Art. 95 Droit suisse

Le recours peut être formé pour violation :

a. du droit fédéral ;

b. du droit international ;

c. de droits constitutionnels cantonaux ;

d. de dispositions cantonales sur le droit de vote des citoyens ainsi que sur les élections et votations populaires ;

e. du droit intercantonal.

Art. 100 Recours contre une décision

1 Le recours contre une décision doit être déposé devant le Tribunal fédéral dans les 30 jours qui suivent la notification de l’expédition complète.

______________________________________________

Art. 113 Principe

Le Tribunal fédéral connaît des recours constitutionnels contre les décisions des autorités cantonales de dernière instance qui ne peuvent faire l’objet d’aucun recours selon les art. 72 à 89.
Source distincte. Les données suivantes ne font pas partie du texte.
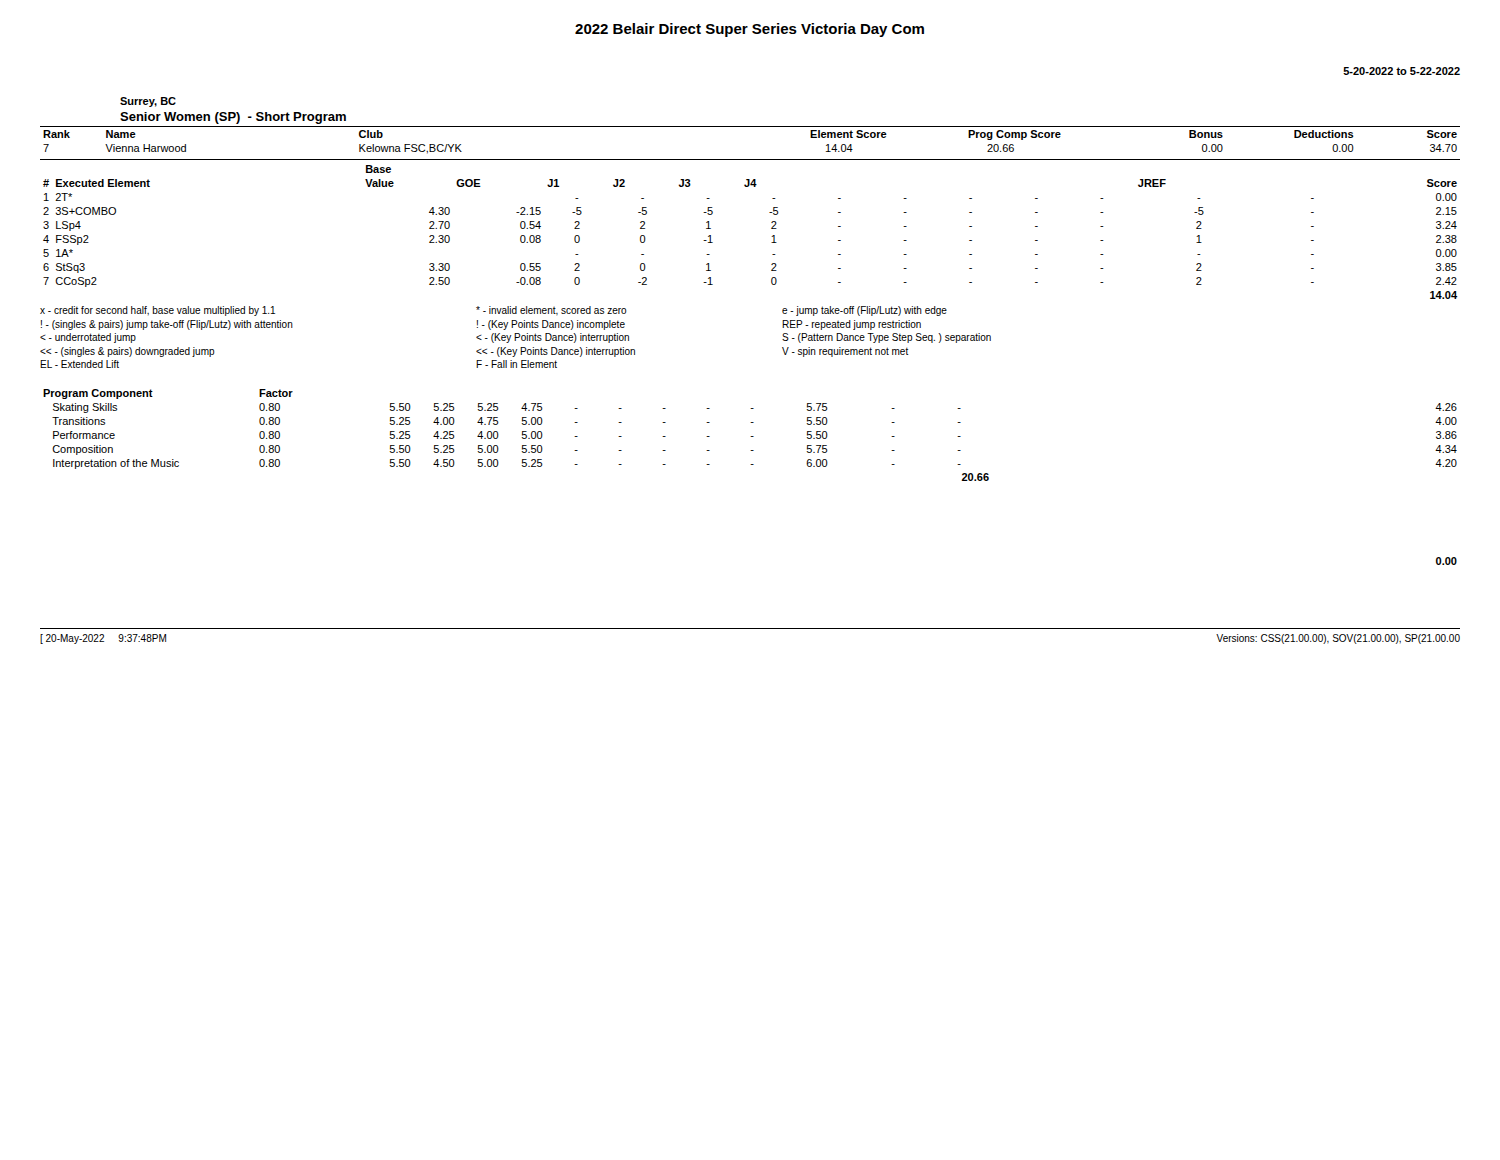2022 Belair Direct Super Series Victoria Day Com
5-20-2022 to 5-22-2022
Surrey, BC
Senior Women (SP) - Short Program
| Rank | Name | Club | | Element Score | Prog Comp Score | Bonus | Deductions | Score |
| --- | --- | --- | --- | --- | --- | --- | --- | --- |
| 7 | Vienna Harwood | Kelowna FSC,BC/YK | | 14.04 | 20.66 | 0.00 | 0.00 | 34.70 |
| | Base | | | | | |
| --- | --- | --- | --- | --- | --- | --- |
| # Executed Element | Value | GOE | J1 | J2 | J3 | J4 | | | | | | JREF | | Score |
| 1 2T* | | | - | - | - | - | - | - | - | - | - | - | - | 0.00 |
| 2 3S+COMBO | 4.30 | -2.15 | -5 | -5 | -5 | -5 | - | - | - | - | - | -5 | - | 2.15 |
| 3 LSp4 | 2.70 | 0.54 | 2 | 2 | 1 | 2 | - | - | - | - | - | 2 | - | 3.24 |
| 4 FSSp2 | 2.30 | 0.08 | 0 | 0 | -1 | 1 | - | - | - | - | - | 1 | - | 2.38 |
| 5 1A* | | | - | - | - | - | - | - | - | - | - | - | - | 0.00 |
| 6 StSq3 | 3.30 | 0.55 | 2 | 0 | 1 | 2 | - | - | - | - | - | 2 | - | 3.85 |
| 7 CCoSp2 | 2.50 | -0.08 | 0 | -2 | -1 | 0 | - | - | - | - | - | 2 | - | 2.42 |
| | 14.04 |
| x - credit for second half, base value multiplied by 1.1 | * - invalid element, scored as zero | e - jump take-off (Flip/Lutz) with edge |
| ! - (singles & pairs) jump take-off (Flip/Lutz) with attention | ! - (Key Points Dance) incomplete | REP - repeated jump restriction |
| < - underrotated jump | < - (Key Points Dance) interruption | S - (Pattern Dance Type Step Seq. ) separation |
| << - (singles & pairs) downgraded jump | << - (Key Points Dance) interruption | V - spin requirement not met |
| EL - Extended Lift | F - Fall in Element | |
| Program Component | Factor | | | | | | | | | | | | | |
| Skating Skills | 0.80 | | 5.50 | 5.25 | 5.25 | 4.75 | - | - | - | - | - | 5.75 | - | - | 4.26 |
| Transitions | 0.80 | | 5.25 | 4.00 | 4.75 | 5.00 | - | - | - | - | - | 5.50 | - | - | 4.00 |
| Performance | 0.80 | | 5.25 | 4.25 | 4.00 | 5.00 | - | - | - | - | - | 5.50 | - | - | 3.86 |
| Composition | 0.80 | | 5.50 | 5.25 | 5.00 | 5.50 | - | - | - | - | - | 5.75 | - | - | 4.34 |
| Interpretation of the Music | 0.80 | | 5.50 | 4.50 | 5.00 | 5.25 | - | - | - | - | - | 6.00 | - | - | 4.20 |
| | 20.66 |
| | 0.00 |
[ 20-May-2022 9:37:48PM
Versions: CSS(21.00.00), SOV(21.00.00), SP(21.00.00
Art. 115 Qualité pour recourir

A qualité pour former un recours constitutionnel quiconque :

a. a pris part à la procédure devant l’autorité précédente ou a été privé de la possibilité de le faire et

b. a un intérêt juridique à l’annulation ou à la modification de la décision attaquée.

Art. 116 Motifs de recours

Le recours constitutionnel peut être formé pour violation des droits constitutionnels.

Art. 100 Recours contre une décision

1 Le recours contre une décision doit être déposé devant le Tribunal fédéral dans les 30 jours qui suivent la notification de l’expédition complète.

___________________________________________

 

Recours ordinaire simultané (art. 119 LTF)

1 Si une partie forme contre une décision un recours ordinaire et un recours constitutionnel, elle doit déposer les deux recours dans un seul mémoire.

2 Le Tribunal fédéral statue sur les deux recours dans la même procédure.

3 Il examine les griefs invoqués selon les dispositions applicables au type de recours concerné.